Wie werden sie von der Stadt Kleve und der Wirtschaftsförderung unterstützt?

Dr. Joachim Rasch: Die WTM hat viele Aktionen durchgeführt: Zu Beginn der Pandemie wurde ein Film für Social Media erstellt mit Informationen sowie der der Bitte/Aufforderung an den Kunden, den lokalen Handel auch in dieser Zeit zu unterstützen. In Kooperation mit dem Citymanagement Innenstadt Kleve wurde eine Abfrage bei den Einzelhändlern und Gastronomen gestartet, um die angebotenen Services (Lieferung, Abholung, Beratung, etc.) während des Shutdowns zu erfragen. Diese wurden dann gesammelt auf der Internetseite www.innenstadt-kleve.de den Kunden zur Verfügung gestellt. Da sich nach der Lockerung bei vielen Einzelhändlern neue Öffnungszeiten ergeben haben, wurden die Zeiten ebenfalls abgefragt und auf der Internetseite veröffentlicht. Die Arbeit der Teams Marketing, Veranstaltungen, Aufenthaltsqualität und der Lenkungsgruppe „Gemeinsam handeln“ wird aktuell wieder aufgenommen und gemeinsam werden mit den Teilnehmerinnen und Teilnehmern die Ideen für die kommende Zeit diskutieren, um u. a. den Kunden das Einkaufen und den Aufenthalt in der Stadt Kleve trotz Corona-Auflagen so angenehm wie möglich zu gestalten.
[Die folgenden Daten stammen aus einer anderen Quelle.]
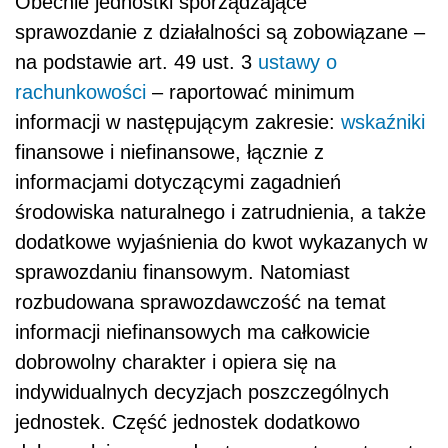
Obecnie jednostki sporządzające
sprawozdanie z działalności są zobowiązane –
na podstawie art. 49 ust. 3
ustawy o
rachunkowości
– raportować minimum
informacji w następującym zakresie:
wskaźniki
finansowe i niefinansowe, łącznie z
informacjami dotyczącymi zagadnień
środowiska naturalnego i zatrudnienia, a także
dodatkowe wyjaśnienia do kwot wykazanych w
sprawozdaniu finansowym. Natomiast
rozbudowana sprawozdawczość na temat
informacji niefinansowych ma całkowicie
dobrowolny charakter i opiera się na
indywidualnych decyzjach poszczególnych
jednostek. Część jednostek dodatkowo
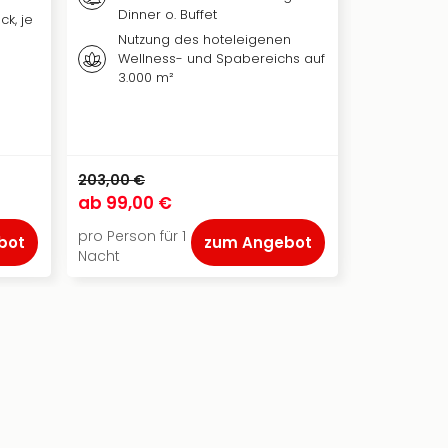
Spezia
Dinner o. Buffet
ck, je
Zugan
Nutzung des hoteleigenen
Sano e
Wellness- und Spabereichs auf
Finnis
3.000 m²
und e
kleine
203,00 €
111,00 €
ab
99,00 €
ab
49,50
pro Person für 1
pro Person f
bot
zum Angebot
Nacht
Nacht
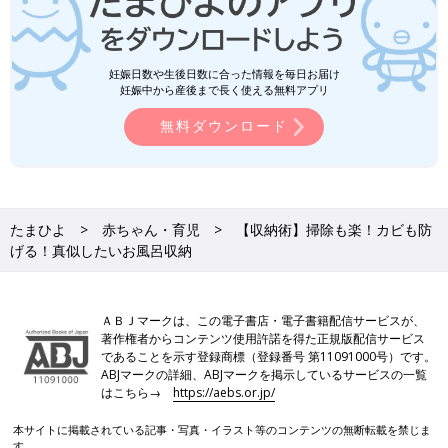
妊娠日数や生後日数に合った情報を毎日お届け
妊娠中から産後まで長く使える無料アプリ
無料ダウンロード
たまひよ
赤ちゃん・育児
【収納術】掃除も楽！カビも防
げる！真似したいお風呂収納
ＡＢＪマークは、この電子書店・電子書籍配信サービスが、
著作権者からコンテンツ使用許諾を得た正規版配信サービス
であることを示す登録商標（登録番号 第11091000号）です。
ABJマークの詳細、ABJマークを掲示しているサービスの一覧
はこちら→
https://aebs.or.jp/
本サイトに掲載されている記事・写真・イラスト等のコンテンツの無断転載を禁じま
す。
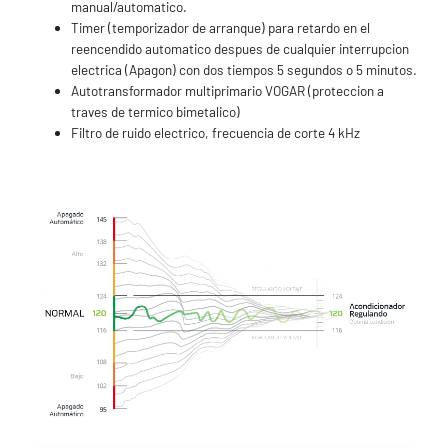
manual/automatico.
Timer (temporizador de arranque) para retardo en el
reencendido automatico despues de cualquier interrupcion
electrica (Apagon) con dos tiempos 5 segundos o 5 minutos.
Autotransformador multiprimario VOGAR (proteccion a
traves de termico bimetalico)
Filtro de ruido electrico, frecuencia de corte 4 kHz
Was kann das Integrierte Handlungskonzept zur wirtschaftlichen Erholung der Innenstadt beitragen?

Dr. Joachim Rasch: Das Integrierte Handlungskonzept vermag gerade in dieser Krisenzeit signifikant dazu beitragen, dass sich die Händler in der Klever Innenstadt wieder stärker zusammenschließen, Erfahrungen und Informationen austauschen und sich vernetzen. Vielleicht kann die Krise somit auch als Chance genutzt werden, dass sich in Kleve wieder eine starke Händlervereinigung bildet, die eine positive Weiterentwicklung der Klever City als Einkaufsstadt mit vorantreibt.  
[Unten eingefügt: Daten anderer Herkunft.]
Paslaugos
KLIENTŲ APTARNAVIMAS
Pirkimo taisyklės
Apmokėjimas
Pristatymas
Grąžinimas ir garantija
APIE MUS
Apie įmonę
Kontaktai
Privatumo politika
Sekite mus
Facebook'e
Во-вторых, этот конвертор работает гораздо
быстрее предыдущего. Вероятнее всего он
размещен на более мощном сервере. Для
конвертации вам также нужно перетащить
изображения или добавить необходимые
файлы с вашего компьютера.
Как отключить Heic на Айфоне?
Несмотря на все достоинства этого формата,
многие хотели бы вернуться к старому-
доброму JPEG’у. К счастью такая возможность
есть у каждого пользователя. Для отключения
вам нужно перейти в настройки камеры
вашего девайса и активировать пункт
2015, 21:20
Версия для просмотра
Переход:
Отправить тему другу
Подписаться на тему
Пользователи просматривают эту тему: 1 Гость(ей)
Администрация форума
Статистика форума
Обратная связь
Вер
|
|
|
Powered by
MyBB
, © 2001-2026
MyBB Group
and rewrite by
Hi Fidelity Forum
Welche mittel- und langfristigen Folgen erwarten Sie – gerade für den stationären Einzelhandel?

Dr. Joachim Rasch: Die wochenlange Schließung der Geschäfte und des Handels hat viele Unternehmen schwer getroffen. Das Bereitstellen von öffentlichen Förderungen hat in dieser schwierigen Zeit sicher dazu beitragen können, dass die Betriebe diese Zeit überstehen könnten. Dennoch können wir nicht abschätzen, wie stark der wirtschaftliche Schaden für die einzelnen Betriebe ist bzw. insgesamt im Jahre 2020 ausfallen wird. Insofern können wir nur hoffen, dass die Krise bald insgesamt überwunden sein wird und sich die Unternehmen wieder erholen können.